4.      The competitive intelligence analysis of rivals web sites – by mapping all their web pages and links. The "crawling" of a competitor’s site could uncover links and derive a list of terms and documents to quickly determine competitive intelligence about their activities, intents, focus and strategies 
   
5.      A final and very important application is the clustering of customer profiles for enterprises and marketers via the analysis of all their text communications.
  
The grouping of consumers along the lines of similar interests has been available in a variety of forms for years. For TV, there are channels that only show programming on a certain topic.  ESPN and CNN are prime examples.  Radio stations, focus and play only a specific genre of music.
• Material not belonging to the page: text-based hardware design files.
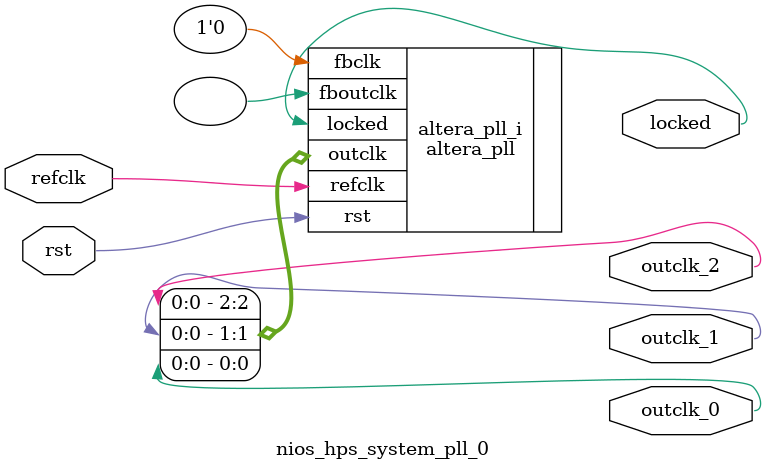
<source format=v>
`timescale 1ns/10ps
module  nios_hps_system_pll_0(

	// interface 'refclk'
	input wire refclk,

	// interface 'reset'
	input wire rst,

	// interface 'outclk0'
	output wire outclk_0,

	// interface 'outclk1'
	output wire outclk_1,

	// interface 'outclk2'
	output wire outclk_2,

	// interface 'locked'
	output wire locked
);

	altera_pll #(
		.fractional_vco_multiplier("false"),
		.reference_clock_frequency("50.0 MHz"),
		.operation_mode("direct"),
		.number_of_clocks(3),
		.output_clock_frequency0("50.000000 MHz"),
		.phase_shift0("0 ps"),
		.duty_cycle0(50),
		.output_clock_frequency1("100.000000 MHz"),
		.phase_shift1("0 ps"),
		.duty_cycle1(50),
		.output_clock_frequency2("100.000000 MHz"),
		.phase_shift2("-3750 ps"),
		.duty_cycle2(50),
		.output_clock_frequency3("0 MHz"),
		.phase_shift3("0 ps"),
		.duty_cycle3(50),
		.output_clock_frequency4("0 MHz"),
		.phase_shift4("0 ps"),
		.duty_cycle4(50),
		.output_clock_frequency5("0 MHz"),
		.phase_shift5("0 ps"),
		.duty_cycle5(50),
		.output_clock_frequency6("0 MHz"),
		.phase_shift6("0 ps"),
		.duty_cycle6(50),
		.output_clock_frequency7("0 MHz"),
		.phase_shift7("0 ps"),
		.duty_cycle7(50),
		.output_clock_frequency8("0 MHz"),
		.phase_shift8("0 ps"),
		.duty_cycle8(50),
		.output_clock_frequency9("0 MHz"),
		.phase_shift9("0 ps"),
		.duty_cycle9(50),
		.output_clock_frequency10("0 MHz"),
		.phase_shift10("0 ps"),
		.duty_cycle10(50),
		.output_clock_frequency11("0 MHz"),
		.phase_shift11("0 ps"),
		.duty_cycle11(50),
		.output_clock_frequency12("0 MHz"),
		.phase_shift12("0 ps"),
		.duty_cycle12(50),
		.output_clock_frequency13("0 MHz"),
		.phase_shift13("0 ps"),
		.duty_cycle13(50),
		.output_clock_frequency14("0 MHz"),
		.phase_shift14("0 ps"),
		.duty_cycle14(50),
		.output_clock_frequency15("0 MHz"),
		.phase_shift15("0 ps"),
		.duty_cycle15(50),
		.output_clock_frequency16("0 MHz"),
		.phase_shift16("0 ps"),
		.duty_cycle16(50),
		.output_clock_frequency17("0 MHz"),
		.phase_shift17("0 ps"),
		.duty_cycle17(50),
		.pll_type("General"),
		.pll_subtype("General")
	) altera_pll_i (
		.rst	(rst),
		.outclk	({outclk_2, outclk_1, outclk_0}),
		.locked	(locked),
		.fboutclk	( ),
		.fbclk	(1'b0),
		.refclk	(refclk)
	);
endmodule


</source>
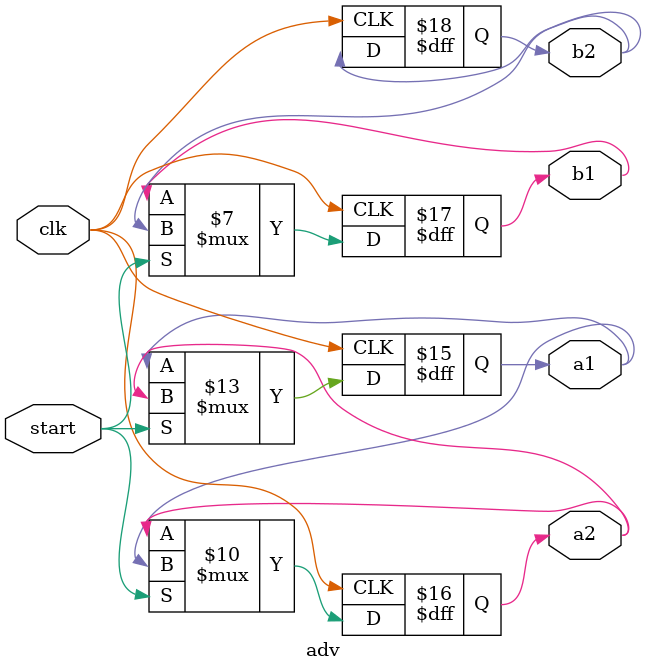
<source format=v>
`timescale 1ns / 1ps

module adv (
	input wire clk,
	input wire start,
	output reg a1,
	output reg a2,
	output reg b1,
	output reg b2
);

	reg a1,a2,b1,b2;
	
	initial begin
		a1 <= 0;
		a2 <= 1;
		b1 <= 0;
		b2 <= 1;
	end

	always @(posedge clk) begin
	   if (start== 1) begin
		a1 <= a2;
		a2 <= a1;
		b1 = b2;
		b2 = b1;	
		end
	end
endmodule
	
	

</source>
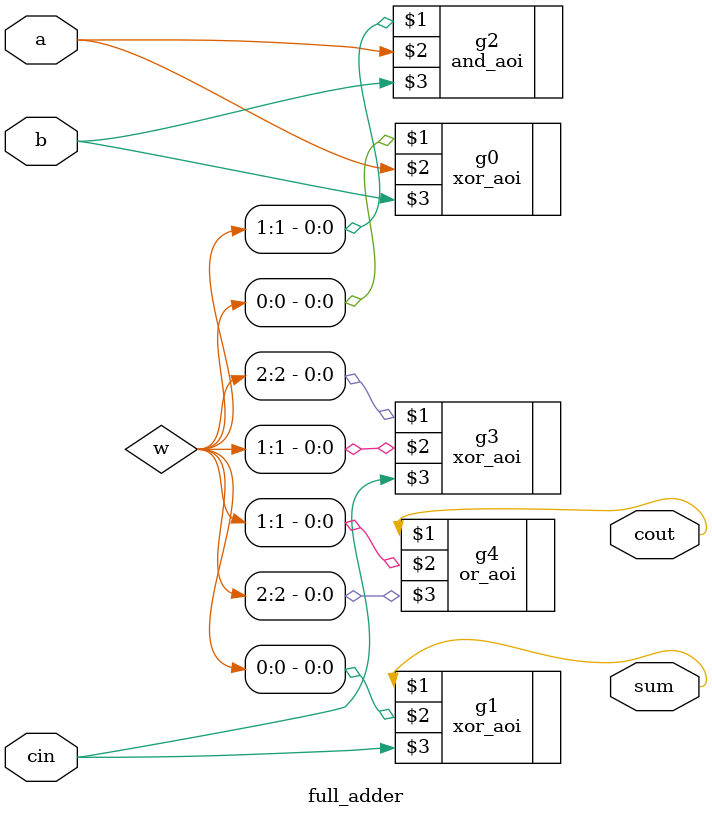
<source format=v>
module full_adder (
    output sum, cout,
    input a, b, cin
);

    wire [2:0] w;
    xor_aoi g0 (w[0], a, b);
    xor_aoi g1 (sum, w[0], cin);
    and_aoi g2 (w[1], a, b);
    xor_aoi g3 (w[2], w[1], cin);
    or_aoi g4 (cout, w[1], w[2]);

endmodule
</source>
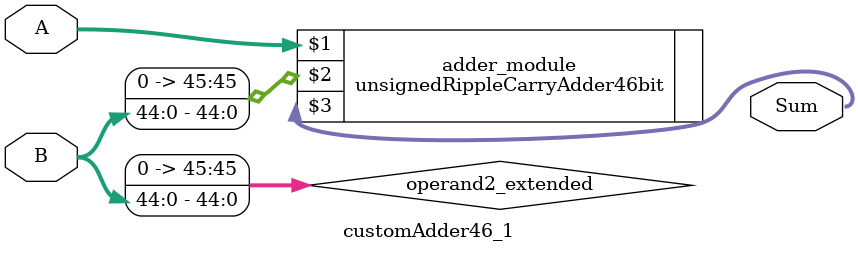
<source format=v>
module customAdder46_1(
                        input [45 : 0] A,
                        input [44 : 0] B,
                        
                        output [46 : 0] Sum
                );

        wire [45 : 0] operand2_extended;
        
        assign operand2_extended =  {1'b0, B};
        
        unsignedRippleCarryAdder46bit adder_module(
            A,
            operand2_extended,
            Sum
        );
        
        endmodule
        
</source>
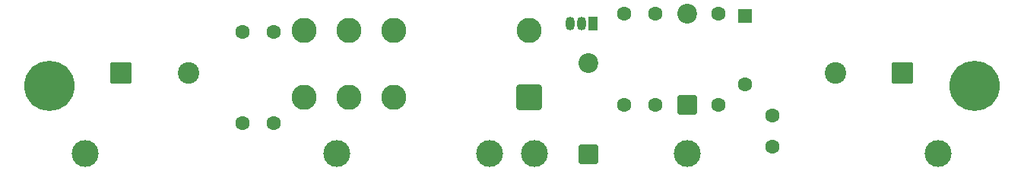
<source format=gbs>
%TF.GenerationSoftware,KiCad,Pcbnew,9.0.2-9.0.2-0~ubuntu22.04.1*%
%TF.CreationDate,2025-06-09T10:54:35+02:00*%
%TF.ProjectId,safety_board_Rev-A,73616665-7479-45f6-926f-6172645f5265,rev?*%
%TF.SameCoordinates,Original*%
%TF.FileFunction,Soldermask,Bot*%
%TF.FilePolarity,Negative*%
%FSLAX46Y46*%
G04 Gerber Fmt 4.6, Leading zero omitted, Abs format (unit mm)*
G04 Created by KiCad (PCBNEW 9.0.2-9.0.2-0~ubuntu22.04.1) date 2025-06-09 10:54:35*
%MOMM*%
%LPD*%
G01*
G04 APERTURE LIST*
G04 Aperture macros list*
%AMRoundRect*
0 Rectangle with rounded corners*
0 $1 Rounding radius*
0 $2 $3 $4 $5 $6 $7 $8 $9 X,Y pos of 4 corners*
0 Add a 4 corners polygon primitive as box body*
4,1,4,$2,$3,$4,$5,$6,$7,$8,$9,$2,$3,0*
0 Add four circle primitives for the rounded corners*
1,1,$1+$1,$2,$3*
1,1,$1+$1,$4,$5*
1,1,$1+$1,$6,$7*
1,1,$1+$1,$8,$9*
0 Add four rect primitives between the rounded corners*
20,1,$1+$1,$2,$3,$4,$5,0*
20,1,$1+$1,$4,$5,$6,$7,0*
20,1,$1+$1,$6,$7,$8,$9,0*
20,1,$1+$1,$8,$9,$2,$3,0*%
G04 Aperture macros list end*
%ADD10C,1.600000*%
%ADD11C,3.600000*%
%ADD12C,5.600000*%
%ADD13RoundRect,0.250000X-0.550000X0.550000X-0.550000X-0.550000X0.550000X-0.550000X0.550000X0.550000X0*%
%ADD14R,1.050000X1.500000*%
%ADD15O,1.050000X1.500000*%
%ADD16C,2.800000*%
%ADD17RoundRect,0.250000X1.150000X1.150000X-1.150000X1.150000X-1.150000X-1.150000X1.150000X-1.150000X0*%
%ADD18C,3.000000*%
%ADD19RoundRect,0.249999X0.850001X-0.850001X0.850001X0.850001X-0.850001X0.850001X-0.850001X-0.850001X0*%
%ADD20C,2.200000*%
%ADD21RoundRect,0.250001X-0.949999X-0.949999X0.949999X-0.949999X0.949999X0.949999X-0.949999X0.949999X0*%
%ADD22C,2.400000*%
%ADD23RoundRect,0.250001X0.949999X0.949999X-0.949999X0.949999X-0.949999X-0.949999X0.949999X-0.949999X0*%
G04 APERTURE END LIST*
D10*
%TO.C,R5*%
X173000000Y-94420000D03*
X173000000Y-104580000D03*
%TD*%
D11*
%TO.C,H2*%
X98500000Y-102500000D03*
D12*
X98500000Y-102500000D03*
%TD*%
D11*
%TO.C,H1*%
X201500000Y-102500000D03*
D12*
X201500000Y-102500000D03*
%TD*%
D13*
%TO.C,D2*%
X176000000Y-94690000D03*
D10*
X176000000Y-102310000D03*
%TD*%
%TO.C,R4*%
X166000000Y-94420000D03*
X166000000Y-104580000D03*
%TD*%
%TO.C,R3*%
X162500000Y-104580000D03*
X162500000Y-94420000D03*
%TD*%
%TO.C,R2*%
X123500000Y-96420000D03*
X123500000Y-106580000D03*
%TD*%
%TO.C,R1*%
X120000000Y-96420000D03*
X120000000Y-106580000D03*
%TD*%
D14*
%TO.C,Q1*%
X159000000Y-95500000D03*
D15*
X157730000Y-95500000D03*
X156460000Y-95500000D03*
%TD*%
D16*
%TO.C,K1*%
X131877795Y-103750000D03*
X136877795Y-103750000D03*
X126877795Y-103750000D03*
X131877795Y-96250000D03*
X136877795Y-96250000D03*
X126877795Y-96250000D03*
D17*
X151877795Y-103750000D03*
D16*
X151877795Y-96250000D03*
%TD*%
D18*
%TO.C,J9*%
X147500000Y-110000000D03*
%TD*%
%TO.C,J8*%
X152500000Y-110000000D03*
%TD*%
%TO.C,J6*%
X130500000Y-110000000D03*
%TD*%
%TO.C,J4*%
X197500000Y-110000000D03*
%TD*%
%TO.C,J2*%
X102500000Y-110000000D03*
%TD*%
%TO.C,J1*%
X169500000Y-110000000D03*
%TD*%
D19*
%TO.C,D4*%
X169500000Y-104580000D03*
D20*
X169500000Y-94420000D03*
%TD*%
D19*
%TO.C,D1*%
X158500000Y-110080000D03*
D20*
X158500000Y-99920000D03*
%TD*%
D21*
%TO.C,C6*%
X106487246Y-101000000D03*
D22*
X113987246Y-101000000D03*
%TD*%
D23*
%TO.C,C2*%
X193512755Y-101000000D03*
D22*
X186012755Y-101000000D03*
%TD*%
D10*
%TO.C,C1*%
X179000000Y-105750000D03*
X179000000Y-109250000D03*
%TD*%
M02*

</source>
Today, where everything happens online, you have groups, forums, blogs, social networks, and more.  Using text analytics enterprises and marketers are able to create and study clusters of consumer tribes.
    

Tribes enable an enterprise to build customer loyalty – by providing them a place they belong – it leads to strategically narrow and focused channels of communications.  Tribes can promote word-of-mouth marketing, if certain segments of consumers liked a product or service they will share with their friends and associates. Tribes can improve advertising, memberships, cross-selling, related products and additional revenue streams from these segmented consumer groupings.

   
Tribes allow consumers behaviors and communications to define their own clusters by using text and behavioral analytics. Tribes can review products and services which can lead to improvements and revenue growth. Tribes enable the grouping of consumers along products and services lines. Tribes enable enterprises to differentiate themselves from competitors. Tribes of consumers can take over their own ownership.    Finally, enterprises and marketers need to provide the functionality which allows consumers to create their own cluster tribes by analyzing their own words and behaviors.  They need to proactively use and leverage text and behavioral analytics to cluster concepts and consumer tribes.  Tribes cannot consume a product or a service without engaging with them at an intimate level.     
  
Tribes create cultures which absorb, change and improve products and services.  Tribes are held together by shared passions not demographics amongst their networks of colleagues and friends – the binding glue are emotional which are covered in detail in the Engagement Marketing section of this site.  Tribes can become micro marketers by their recommendation, suggestions and communication on social networking sites – which are also covered in detail in the Tell Your Friends section of this site.